Etwas zu viel für meine herzigen Nerven. 
Aber ich liebe ja genau das:
Mit Herrn Herzmolekül schimpfen. Toben. Fluchen. (Und manchmal, wenn es auch ganz selten geworden ist, dann können wir uns abklatschen. Das geht dann so: Tor. Ich juble. Grinse Herrn Herzmolekül an. Er schaut mürrisch. Freut sich dann aber auch. Wir klatschen ab. Küssen uns. Ich falle ihm um den Hals. Wir schauen weiter!) 
Auch DAS sind wir!
Das sind wir genauso wie wenn wir zusammengekuschelt auf der Couch gemeinsam aus diesem unfassbar leckeren Eispott (Ben&Jerry's!) löffeln. 

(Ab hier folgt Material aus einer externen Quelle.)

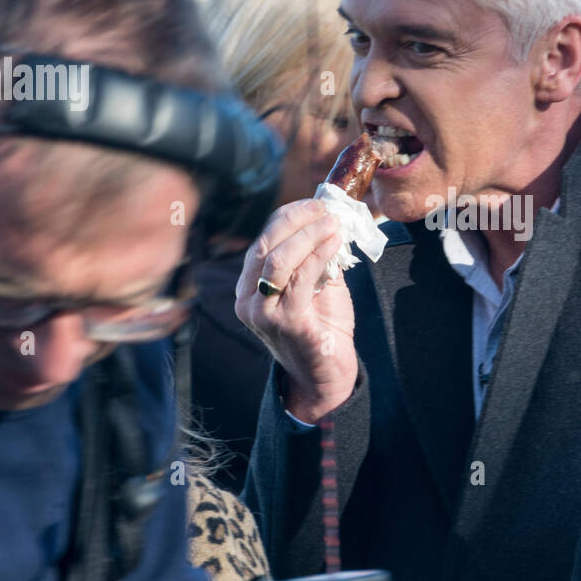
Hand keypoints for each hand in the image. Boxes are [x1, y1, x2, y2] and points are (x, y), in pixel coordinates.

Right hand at [235, 199, 357, 421]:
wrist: (325, 377)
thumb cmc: (322, 328)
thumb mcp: (317, 285)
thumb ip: (317, 257)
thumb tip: (330, 221)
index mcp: (249, 286)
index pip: (262, 240)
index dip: (288, 216)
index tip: (316, 203)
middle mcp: (247, 298)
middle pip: (265, 244)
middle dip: (297, 220)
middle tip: (325, 209)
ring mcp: (261, 312)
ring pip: (278, 259)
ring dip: (308, 235)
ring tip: (333, 224)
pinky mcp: (283, 323)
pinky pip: (299, 279)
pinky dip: (318, 255)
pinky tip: (334, 243)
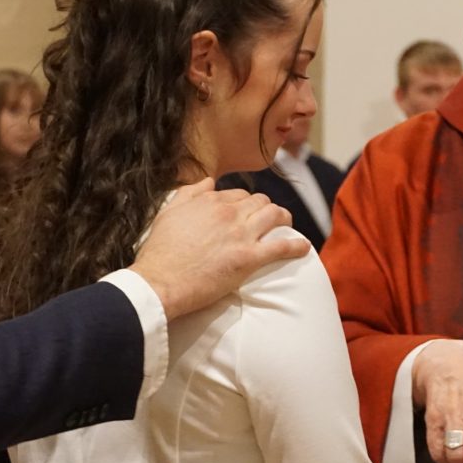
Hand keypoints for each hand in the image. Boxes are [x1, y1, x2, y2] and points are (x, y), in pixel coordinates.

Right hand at [130, 179, 307, 319]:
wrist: (160, 282)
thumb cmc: (159, 252)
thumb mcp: (168, 213)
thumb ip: (188, 193)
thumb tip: (209, 181)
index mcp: (209, 201)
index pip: (237, 194)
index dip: (244, 203)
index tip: (245, 213)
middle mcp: (228, 212)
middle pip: (259, 201)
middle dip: (266, 208)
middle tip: (268, 220)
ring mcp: (240, 234)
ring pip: (274, 216)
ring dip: (284, 219)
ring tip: (287, 226)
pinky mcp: (249, 258)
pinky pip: (281, 246)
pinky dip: (296, 245)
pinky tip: (304, 247)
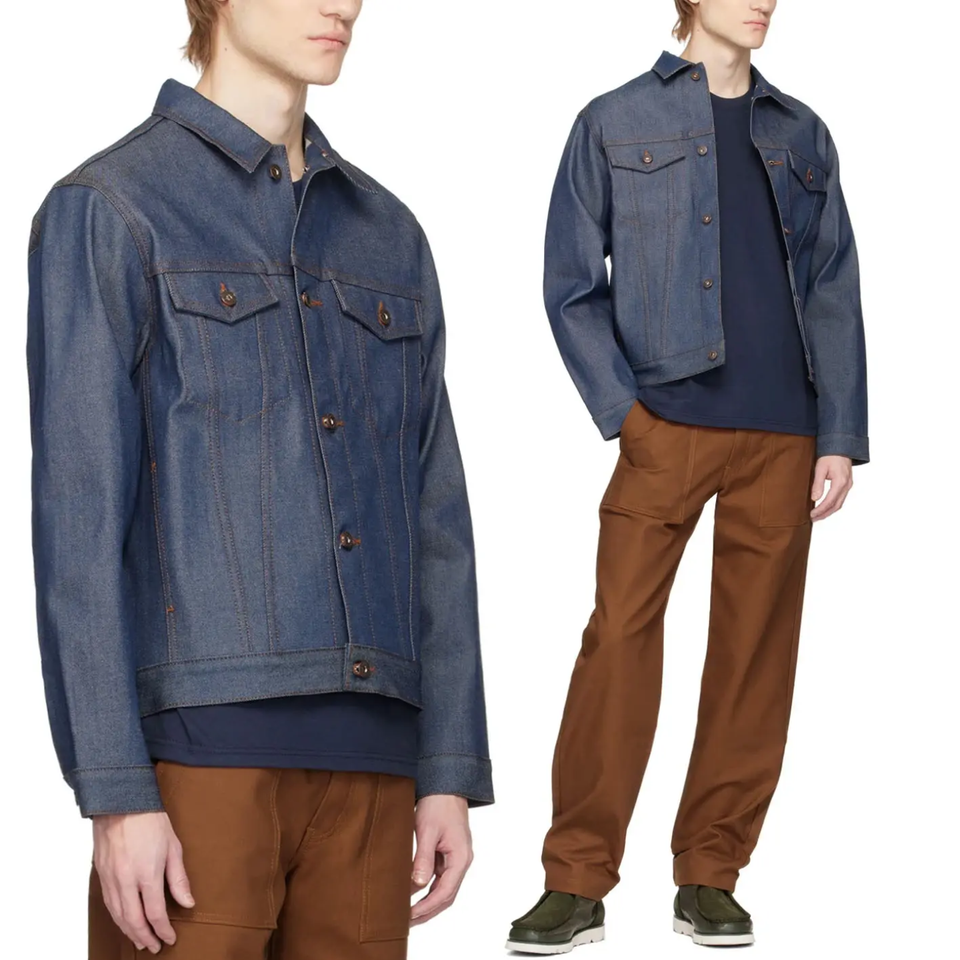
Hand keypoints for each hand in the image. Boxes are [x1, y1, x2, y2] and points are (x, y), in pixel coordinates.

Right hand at [92, 811, 193, 953]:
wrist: (120, 802)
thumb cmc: (150, 820)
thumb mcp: (173, 847)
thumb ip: (179, 878)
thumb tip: (187, 902)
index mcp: (147, 874)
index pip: (155, 913)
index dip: (163, 930)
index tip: (170, 938)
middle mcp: (126, 881)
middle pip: (134, 921)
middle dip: (145, 937)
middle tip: (154, 947)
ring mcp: (111, 879)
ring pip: (118, 916)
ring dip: (130, 932)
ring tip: (141, 940)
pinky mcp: (101, 875)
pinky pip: (109, 905)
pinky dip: (117, 919)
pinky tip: (125, 922)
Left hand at [409, 794, 472, 924]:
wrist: (446, 784)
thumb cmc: (439, 804)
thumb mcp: (427, 831)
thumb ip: (423, 858)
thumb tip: (417, 884)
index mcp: (461, 858)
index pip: (445, 892)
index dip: (426, 907)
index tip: (409, 916)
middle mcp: (462, 861)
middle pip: (446, 896)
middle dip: (427, 911)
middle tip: (407, 921)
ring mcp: (456, 858)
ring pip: (443, 888)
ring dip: (427, 902)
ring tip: (408, 913)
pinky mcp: (449, 853)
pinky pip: (440, 877)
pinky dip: (428, 888)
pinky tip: (414, 893)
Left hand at [810, 454, 852, 520]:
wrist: (841, 446)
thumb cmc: (830, 455)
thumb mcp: (820, 468)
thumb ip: (818, 484)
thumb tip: (814, 498)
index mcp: (840, 482)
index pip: (830, 501)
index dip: (820, 510)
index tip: (811, 515)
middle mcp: (847, 485)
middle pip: (836, 505)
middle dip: (824, 514)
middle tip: (813, 519)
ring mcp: (848, 485)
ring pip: (839, 503)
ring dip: (829, 511)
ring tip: (817, 516)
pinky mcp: (846, 484)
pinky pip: (841, 499)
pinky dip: (833, 505)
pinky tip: (825, 508)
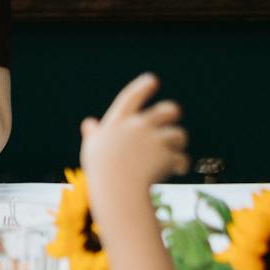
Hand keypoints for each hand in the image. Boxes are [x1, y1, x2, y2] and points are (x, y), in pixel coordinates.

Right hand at [79, 73, 188, 201]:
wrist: (116, 190)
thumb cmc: (101, 172)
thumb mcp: (92, 150)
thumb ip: (93, 135)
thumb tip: (88, 123)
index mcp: (118, 122)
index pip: (131, 97)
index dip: (142, 87)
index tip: (152, 80)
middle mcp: (139, 126)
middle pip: (166, 111)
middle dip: (171, 113)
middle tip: (174, 116)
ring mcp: (154, 140)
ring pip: (178, 134)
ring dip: (178, 142)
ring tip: (175, 153)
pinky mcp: (167, 156)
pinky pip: (181, 158)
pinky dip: (181, 164)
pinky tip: (179, 170)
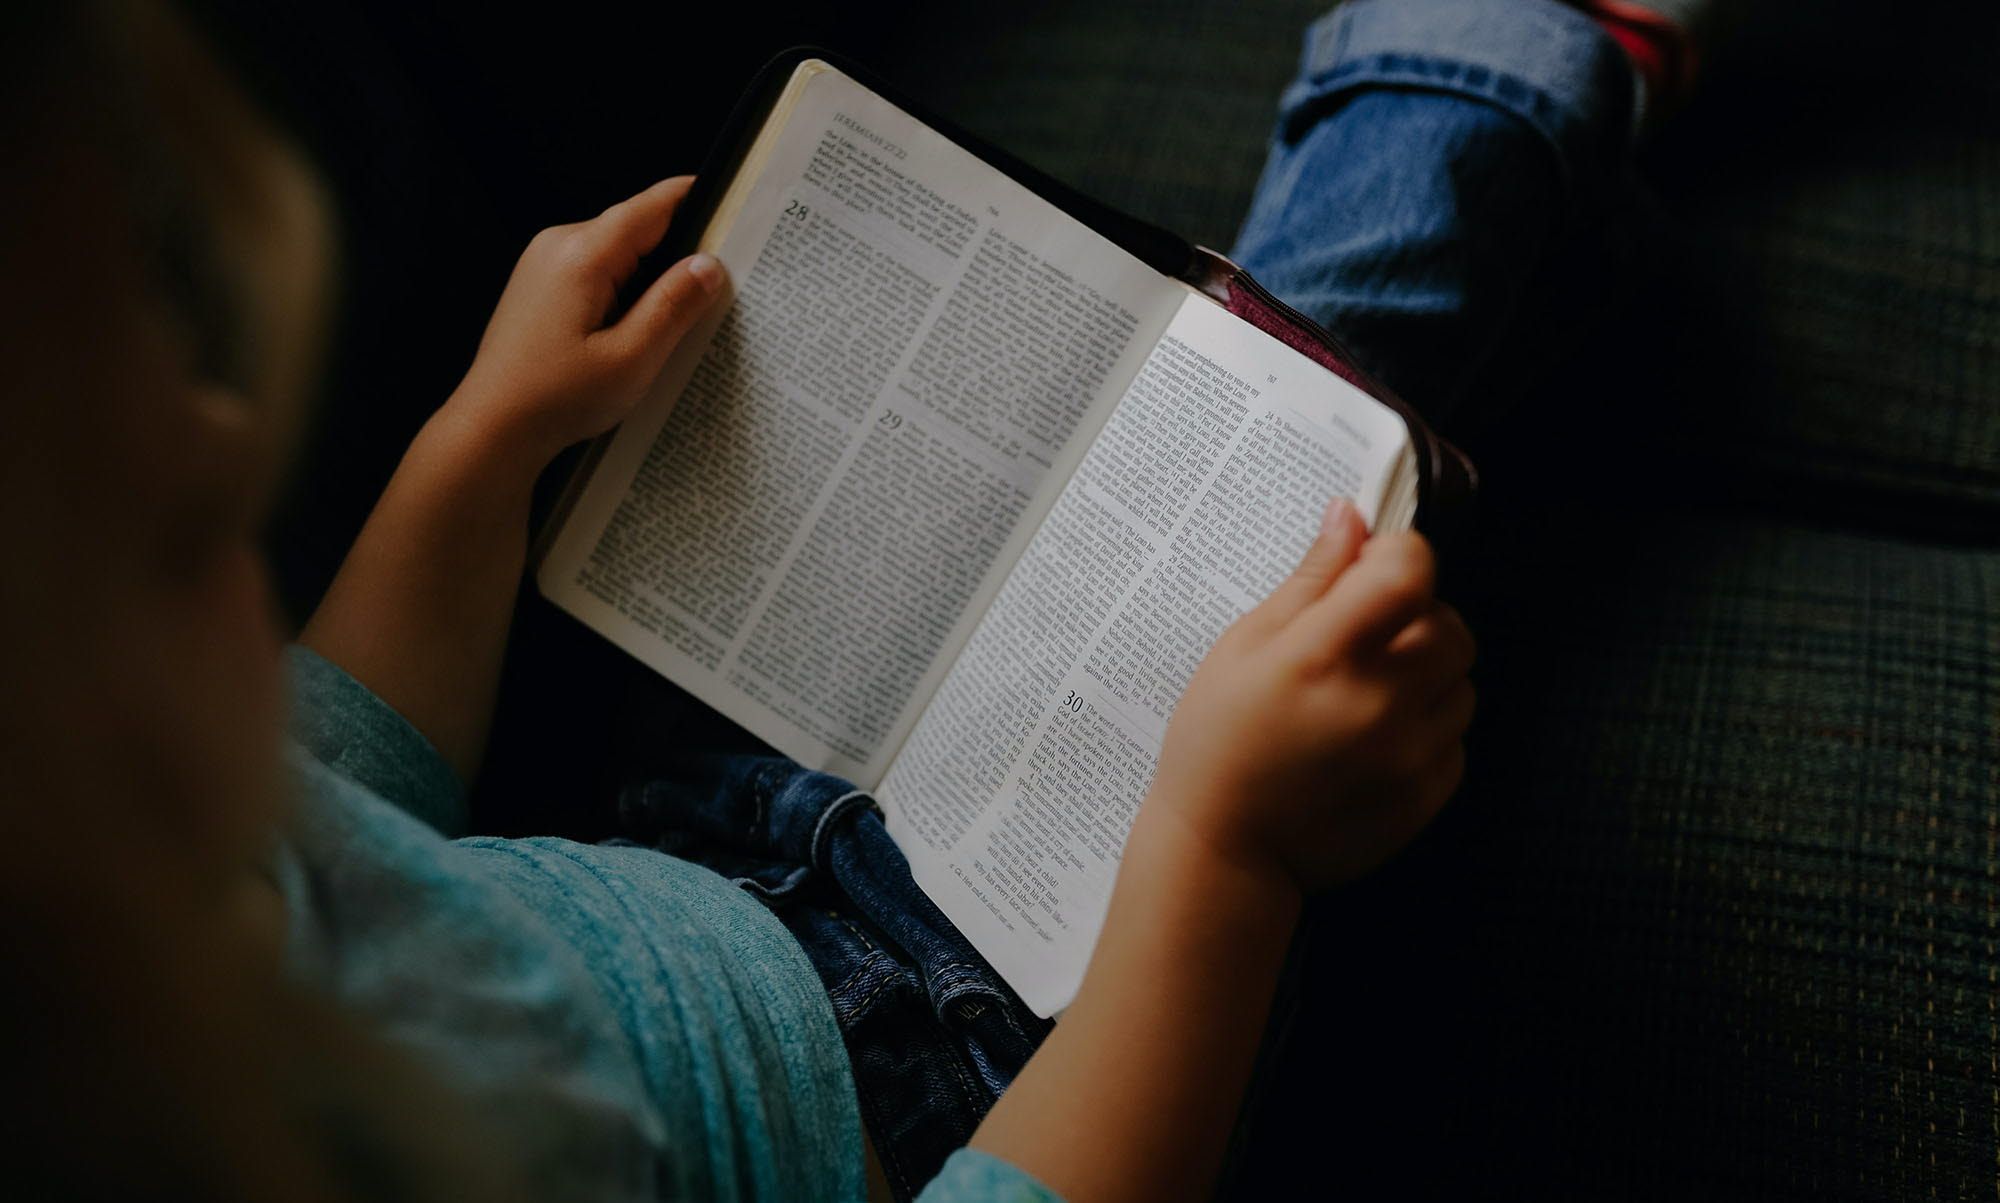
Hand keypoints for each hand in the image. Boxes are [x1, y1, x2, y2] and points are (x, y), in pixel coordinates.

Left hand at [442, 175, 726, 468]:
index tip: (735, 209)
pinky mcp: (541, 285)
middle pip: (638, 228)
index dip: (699, 201)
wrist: (492, 429)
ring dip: (649, 280)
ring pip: (618, 253)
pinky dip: (624, 293)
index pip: (654, 205)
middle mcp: (558, 244)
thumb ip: (674, 306)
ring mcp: (544, 263)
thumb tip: (709, 265)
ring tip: (671, 325)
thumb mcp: (632, 359)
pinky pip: (596, 272)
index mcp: (583, 253)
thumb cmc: (555, 399)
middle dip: (677, 253)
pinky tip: (633, 333)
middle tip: (714, 292)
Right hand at [1143, 498, 1473, 895]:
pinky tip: (1377, 738)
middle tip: (1366, 636)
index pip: (1410, 571)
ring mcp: (1409, 755)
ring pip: (1462, 681)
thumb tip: (1351, 516)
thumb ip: (1310, 581)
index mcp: (1323, 655)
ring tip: (1370, 692)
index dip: (1396, 556)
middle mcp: (1377, 703)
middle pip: (1450, 624)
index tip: (1369, 569)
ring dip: (1428, 673)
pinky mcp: (1427, 796)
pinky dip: (1428, 727)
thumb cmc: (1219, 742)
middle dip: (1416, 616)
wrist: (1225, 850)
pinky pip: (1457, 737)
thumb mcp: (1244, 646)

Oder wenn wir diese ganz bestimmten Vans kaufen. Die uns an unsere Jugend und Coolnesszeiten erinnern (und uns auch ein wenig glauben lassen, dass wir in unserem Alter trotzdem noch recht cool und lässig sind!)
Und weil ich jetzt langsam noch ein wenig hibbeliger bin als am Anfang dieses Eintrags, schaue ich jetzt zur Ablenkung ein bisschen Shopping Queen, und dann geht es auch schon los...hoffentlich mit oben beschriebenem Abklatschritual!